While I can’t say for sure, I believe that many Japanese want to throw their hands up in the air, curse the heavens and walk out on their company, but feel reluctant out of fear of how to provide for themselves and their family. The irony of it all is that people tend to be more productive when they don’t feel chained to their desk, and are given certain freedoms.

As well, there are a tremendous amount of undocumented overtime hours, which can skew the data provided by OECD. However, some companies are beginning to change their ways, but until a more variety of young, female, and/or non-Japanese start opening up their own businesses, or taking over companies, a lot of the problems that persist today will probably continue for years to come.

Only when both Honne and Tatemae are balanced can they improve the workforce, but now a days, it seems like there is a lot more Tatemae going on.

Anyhow, what are some examples of Honne no Tatemae being played out in your life and society?

Japan Times
Rocket News 24
Madame Riri
Trading Economics
Honne no Tatemae

1. Karoushi refers to death from working too much.


2 responses to “The Effects of Honne no Tatemae on Japanese Society

  1. I think the same thing is true for many Asian countries.
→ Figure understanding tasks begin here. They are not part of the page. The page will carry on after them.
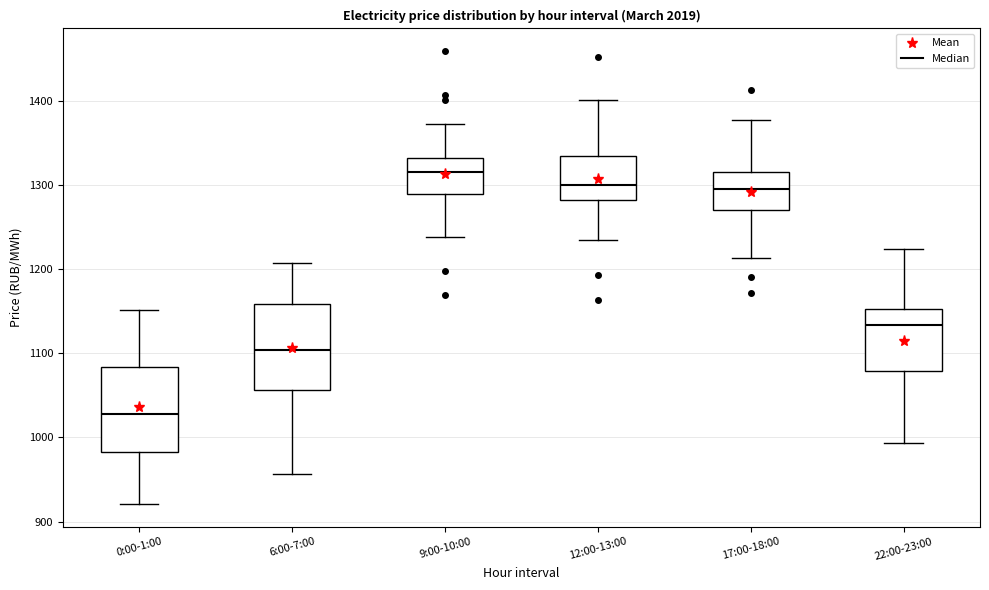

Which box's median line is the highest?

9:00-10:00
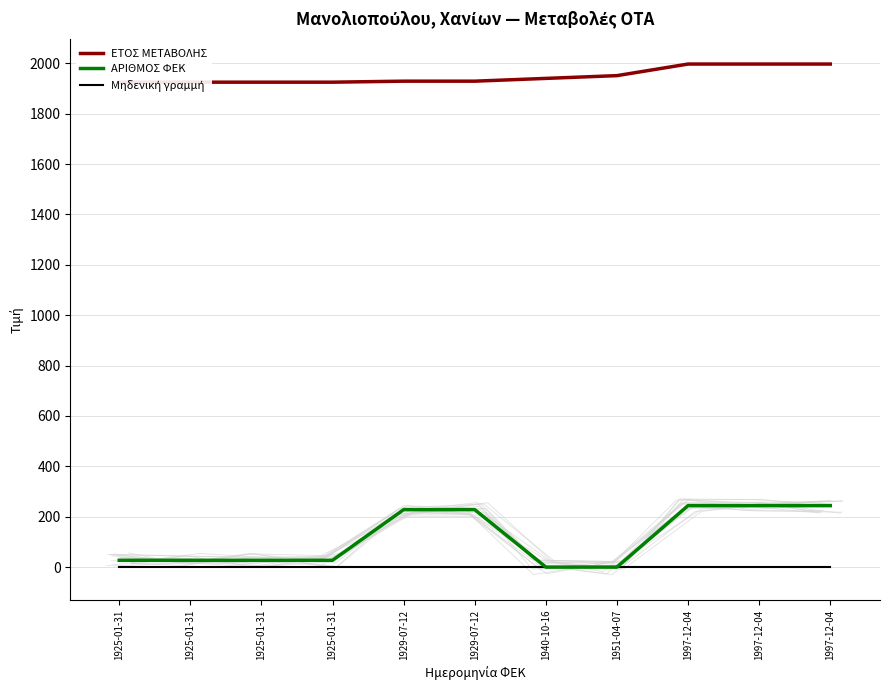

Read the ΑΡΙΘΜΟΣ ΦΕΚ value at 1925-01-31.

27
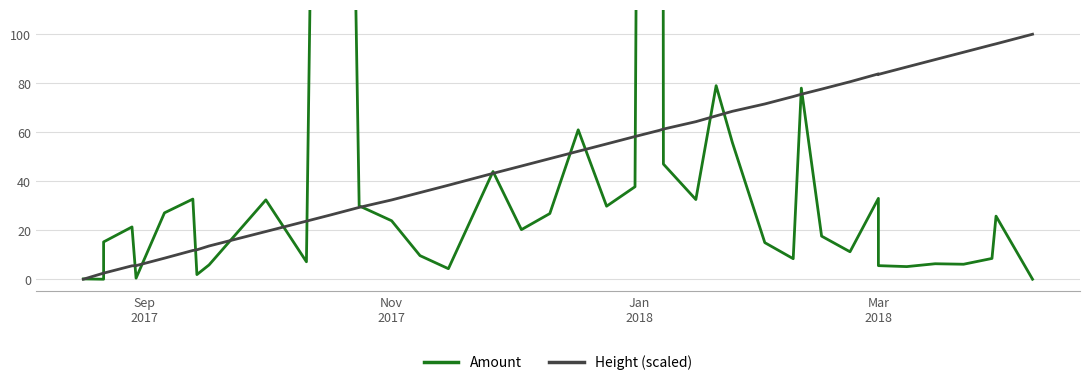

At which label does Height (scaled) reach its minimum?

Sep
2017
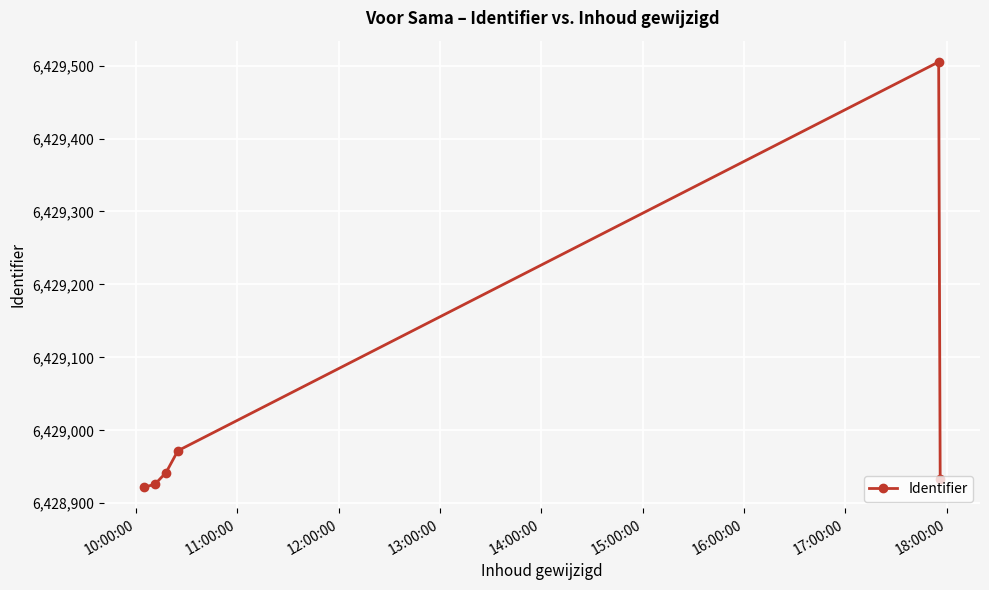

How many points are higher than both their immediate neighbors (excluding endpoints)?

1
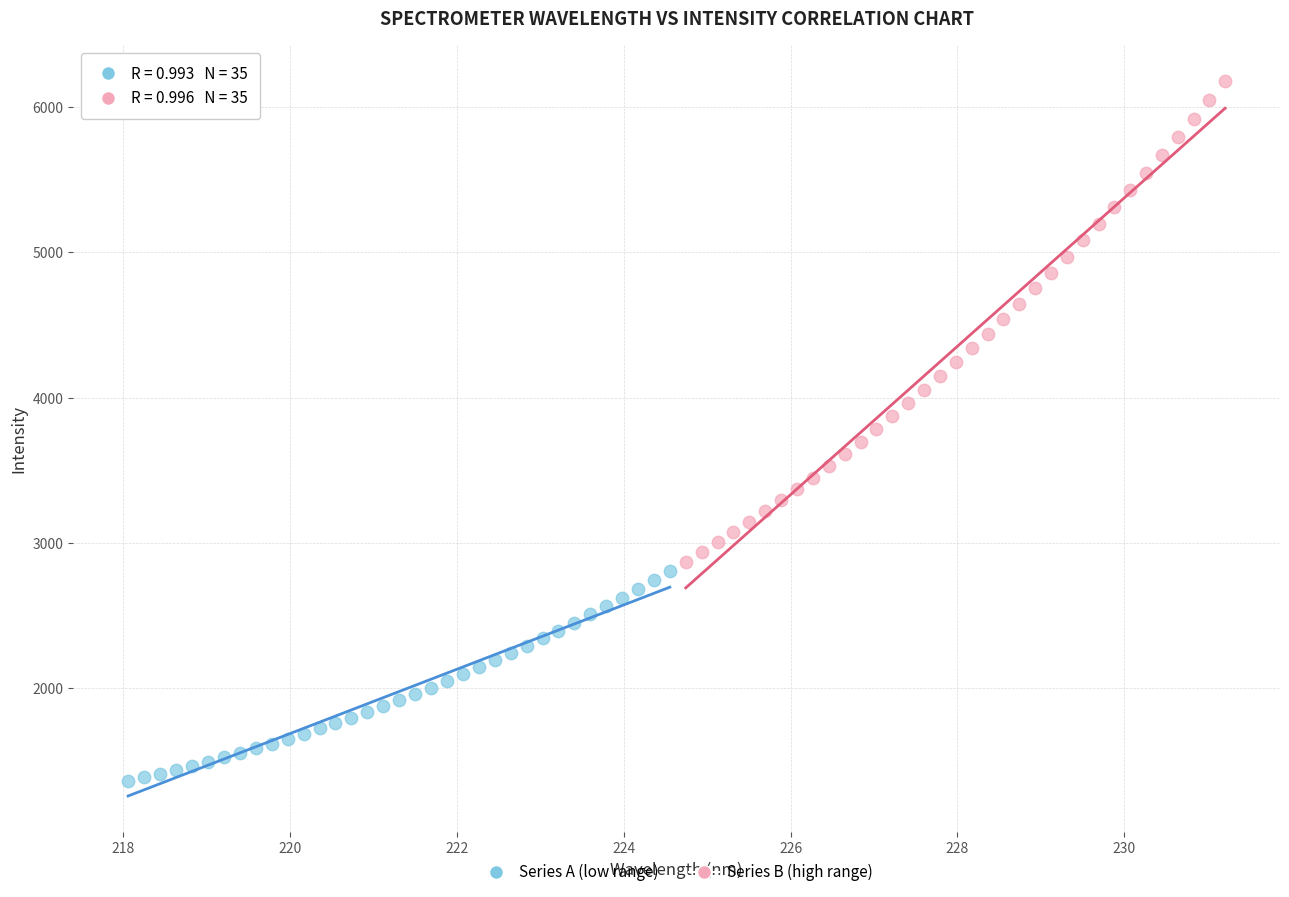

What are all the series names shown in the legend?

Series A (low range), Series B (high range)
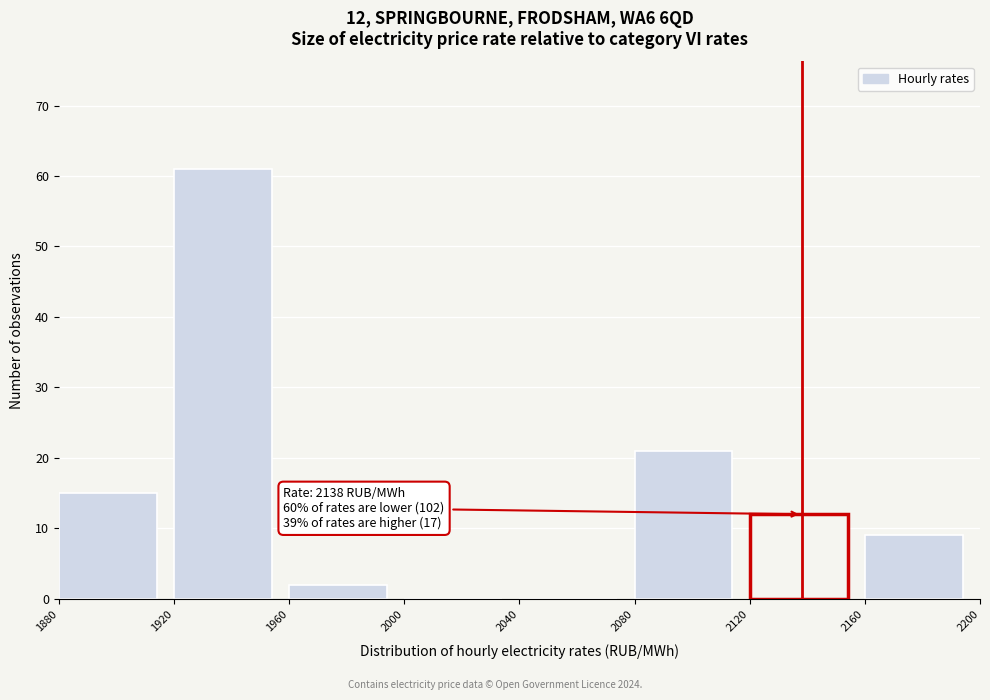

Which range on the x-axis has the tallest bar?

1920 to 1960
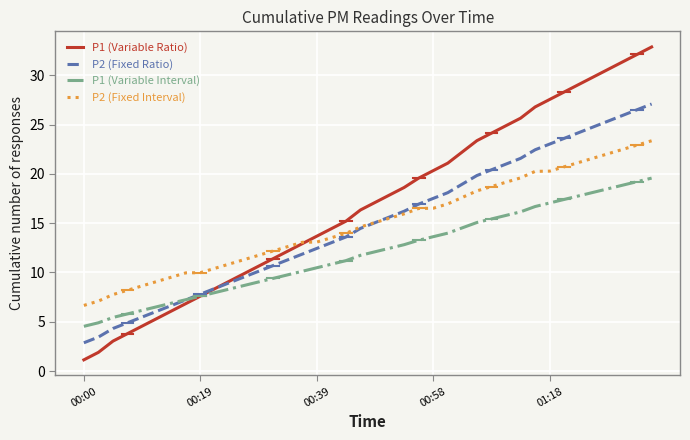

Which series has the largest total across all categories?

P1 (Variable Ratio)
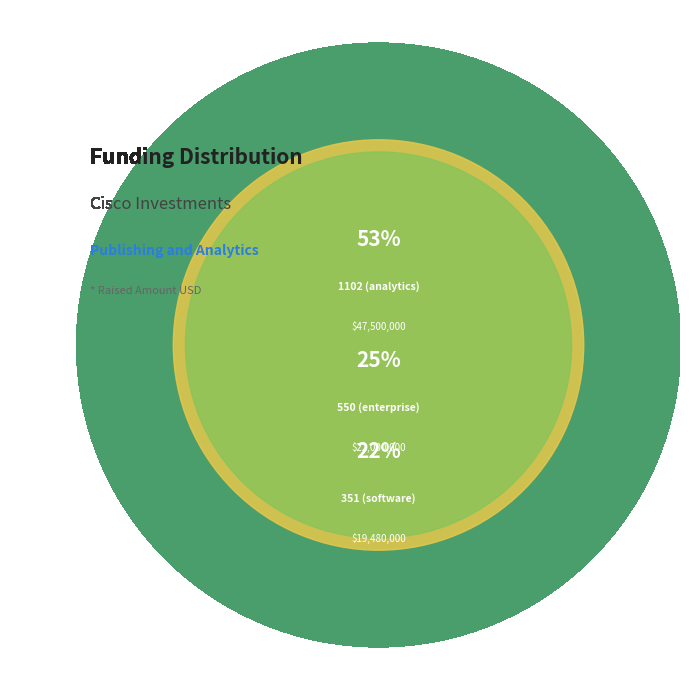

To the nearest percent, what is the difference between the largest and smallest slice percentages?

31%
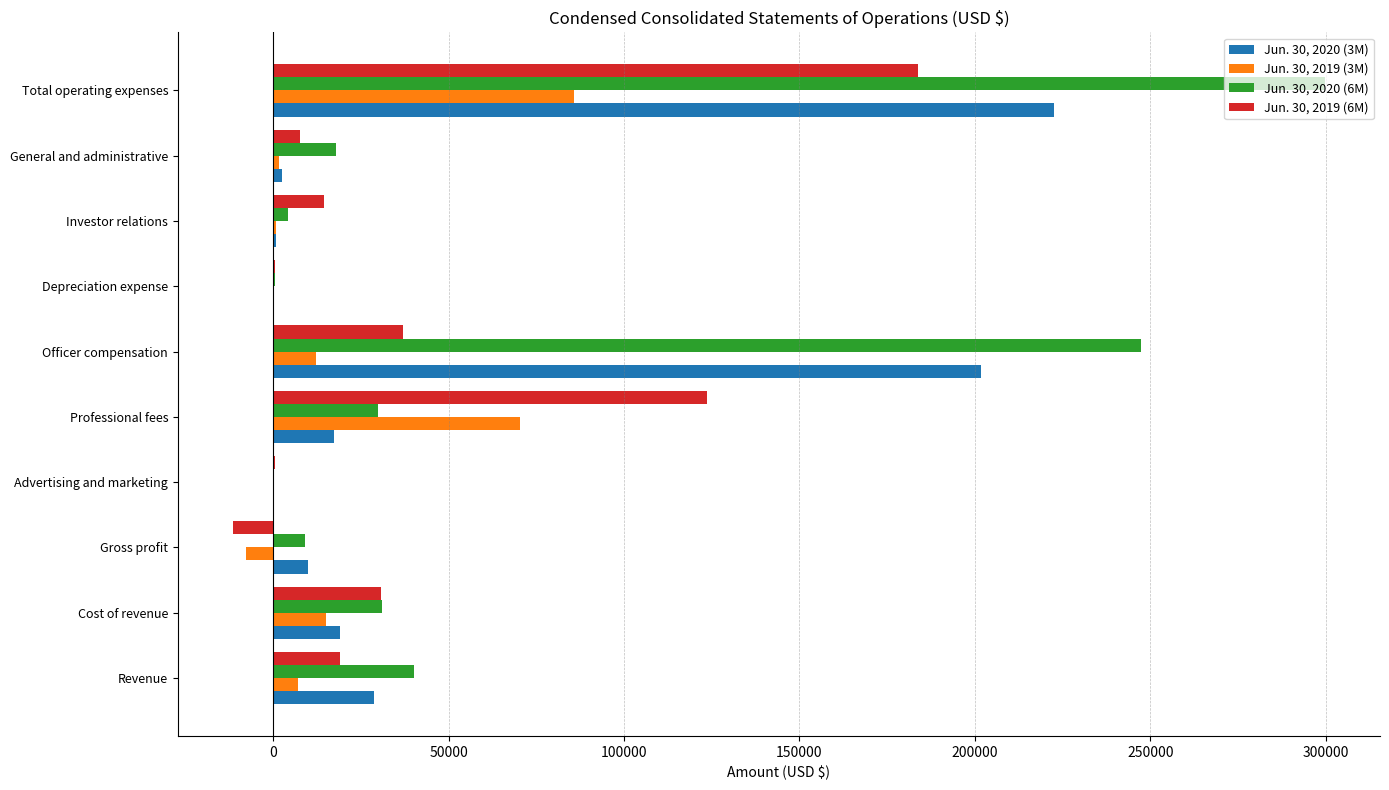

The Jun. 30, 2019 (3M) series shows -7782 at Gross profit. True or false?

True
In Taiwan, employees who have desk jobs are expected to work unpaid overtime. If they don’t, they may be considered lazy and not dedicated to their jobs. I have one friend here who is an engineer (from Australia) and he never works overtime. One evening, he decided to stay around after 6pm to see what people actually do and told me most were chatting, writing e-mails, facebooking, etc. Basically, most were doing non-related work activities. But, they were there; therefore, they are considered great workers because of the amount of time spent at the office, not by the great work produced!

    • From what I can tell, it seems as though conditions are improving in some sectors. However the country still carries this stigma that if you’re one of those people who’ve changed your jobs for whatever reason outside of being laid off, you’re not considered a “team player”, and it can be very difficult to find work. So a lot of people put up with whatever their employers demand just so they can keep the safety of having a job. This is of course very generally speaking. Again, thanks for your comments. They’re always very much appreciated.